Minister of State Zoltán Nemessányi delivered the following opening remark at the Conference on International Sales Contract in the 21st Century in Győr on 19 February 2015. The script of the remarks as prepared for delivery.

“I have the honour to open the conference celebrating the 35th anniversary of the Convention on Contracts for the International Sale of Goods (CISG).

There is indeed a very good reason to celebrate the CISG. 83 states are parties to the Convention from all over the world, countries of various legal traditions and very different levels of economic development. The number of States parties is still growing: 9 countries have joined the CISG since 2010. This latter fact shows that the CISG could be an attractive solution to businesses in the international commerce in the 21st century as well.

The CISG created uniform, directly applicable rules on contracts of international sale of goods introducing legal certainty in international trade law which was apparently very much appreciated. One may compare the CISG with the success of the Hague Conventions which on several occasions tried to provide purely conflicts of law rules to international sale of goods. None of these conventions could reach more than 8 states parties and the latest Hague effort in 1986 to determine the law applicable to contracts for the international sale of goods attracted only 2 ratifications from all over the world.

Another factor which shows the huge success of the CISG is that it is accepted by so many countries worldwide, with relatively small number of reservations and declarations. In this regard I may inform you that in the Ministry of Justice we are preparing the withdrawal of the Hungarian declaration requiring written form of international sales contracts. In fact, the Hungarian legal provision on mandatory written form to contracts of “foreign trade” was repealed by 1 May 2004; already before that date Hungarian court practice tried to loosen this formal requirement taking into account the flexibility of trade law. In the new Civil Code mandatory written form is only exceptionally required for certain types of contracts, but not for international sales contracts. In this context we find it reasonable to withdraw this declaration. We expect that the withdrawal would add to legal certainty to parties having their place of business in Hungary as well as to their contractual partners and the legal conditions of a contract of international sale of goods would be similar to those of internal contracts.

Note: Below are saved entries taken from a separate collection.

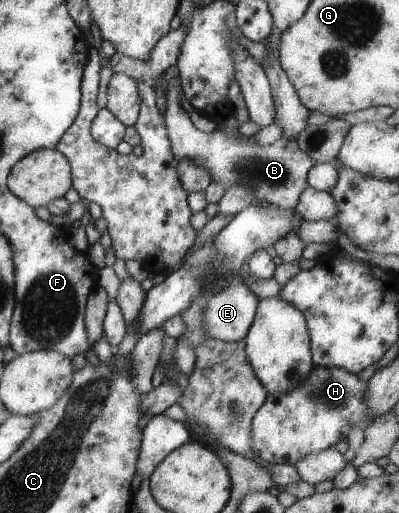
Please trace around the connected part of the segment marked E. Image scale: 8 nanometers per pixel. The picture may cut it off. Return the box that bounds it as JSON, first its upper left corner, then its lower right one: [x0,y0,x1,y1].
[203,277,258,342]

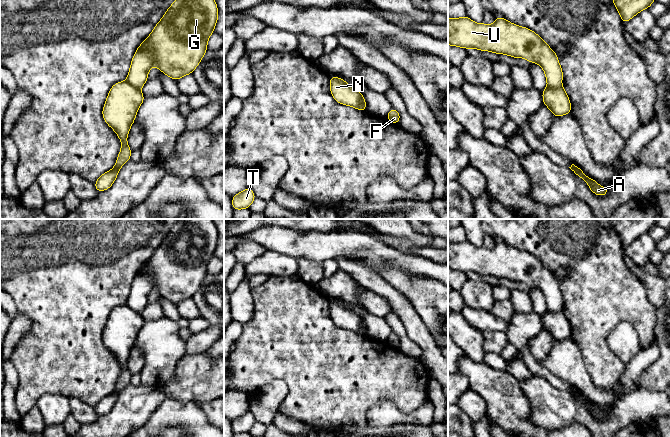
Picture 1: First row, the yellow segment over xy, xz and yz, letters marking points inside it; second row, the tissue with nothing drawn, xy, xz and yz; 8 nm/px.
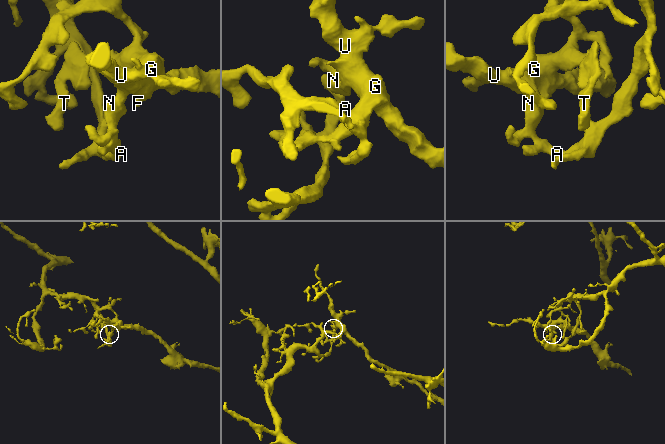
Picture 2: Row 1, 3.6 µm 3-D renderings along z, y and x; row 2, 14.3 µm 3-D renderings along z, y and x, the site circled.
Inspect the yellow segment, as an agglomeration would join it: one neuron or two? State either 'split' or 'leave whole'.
split

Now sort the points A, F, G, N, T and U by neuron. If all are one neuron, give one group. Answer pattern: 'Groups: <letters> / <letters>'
Groups: A N / F G T U

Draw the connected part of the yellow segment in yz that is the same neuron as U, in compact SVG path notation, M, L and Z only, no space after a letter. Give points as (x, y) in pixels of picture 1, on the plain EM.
M466 239L457 243L448 241L448 269L490 275L514 282L525 282L530 287L537 287L542 291L548 311L562 311L563 296L556 277L534 255L512 248L503 241L497 240L495 247L492 249L475 247Z

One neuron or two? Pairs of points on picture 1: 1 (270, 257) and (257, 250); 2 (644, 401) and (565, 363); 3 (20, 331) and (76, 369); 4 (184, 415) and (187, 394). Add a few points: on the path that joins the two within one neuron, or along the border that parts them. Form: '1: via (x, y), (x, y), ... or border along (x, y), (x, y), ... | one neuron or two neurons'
1: border along (265, 249), (259, 256), (245, 265) | two neurons
2: border along (621, 397), (614, 404) | two neurons
3: border along (21, 311), (29, 319), (30, 328), (12, 354) | two neurons
4: border along (166, 396), (184, 402), (195, 402), (198, 405) | two neurons

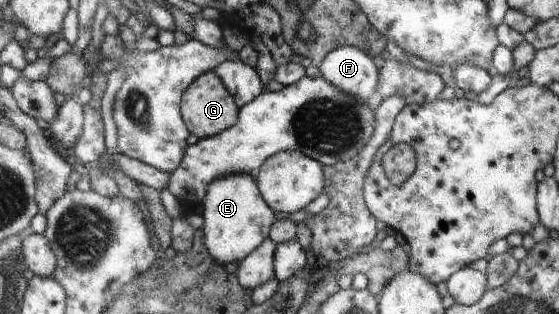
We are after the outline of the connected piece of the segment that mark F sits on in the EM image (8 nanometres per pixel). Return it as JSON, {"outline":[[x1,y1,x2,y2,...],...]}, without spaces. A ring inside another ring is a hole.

We should not forget that we, Hungarians have a special reason to celebrate the CISG. The famous Hungarian professor, Gyula Eörsi played a leading role in the adoption of the Convention, which is the core of international trade law. He headed the diplomatic conference adopting the CISG, and his studies, comments on the Articles are still cited by lawyers all over the world.

When we are examining the effects of the CISG on legislation and legal practice of today I shall mention our new Civil Code which came into force last year. From the sources of international law, our legislation on contracts was mostly inspired by the CISG. At this stage I cannot cite all principles and articles which were taken over from CISG, becoming part of Hungarian law. Just as examples I would refer to rules on the conformity of the goods with the contract (Article 35 – 6:123.§) or on payment for excess quantity taken by the buyer (Article 52 - 6:125.§)). However, if I should indicate which provisions of the CISG affected our new Civil Code most, which articles changed our law on contracts most significantly, I would mention the foreseeability clauses. In this context I may say that Articles 74 and 79 have become part of Hungarian law, in the context of liability for damages caused by non-performance. According to Section 6:142. of our new Civil Code - in line with paragraph 1 of Article 79 of CISG – the party breaching the contract shall be relieved of liability only if he proves that non-compliance was due to an impediment beyond his control, which could not have been foreseen at the time of the conclusion of the contract and he could not have been expected to avoid this impediment or prevent the damage.  With regard to the extent of damages, there is also a foreseeability clause in our law (para 2 of Section 6:143), namely the one we know from Article 74 of CISG. Therefore consequential damages shall be paid by the party in breach only to the extent that the obligee may prove that the damages as the potential consequence of non-performance were foreseeable at the time of the conclusion of the contract. I believe these examples show how the considerations leading the legislators of CISG on fair division of risks between contractual parties still influence the legislation today.

I would also like to take this opportunity to inform you that the Ministry of Justice is taking over responsibilities from the Ministry of Foreign Affairs and Trade with regard to UNCITRAL. The Ministry of Justice will coordinate Hungarian participation in the work of UNCITRAL and will take part in working groups on arbitration, online dispute resolution and insolvency.

I very much look forward to this conference and thank the Széchenyi István University to provide a forum for discussing so interesting  and complex questions - how the CISG operates in a completely different world than in 1980 and how it relates to works within the European Union. Thank you for your attention.”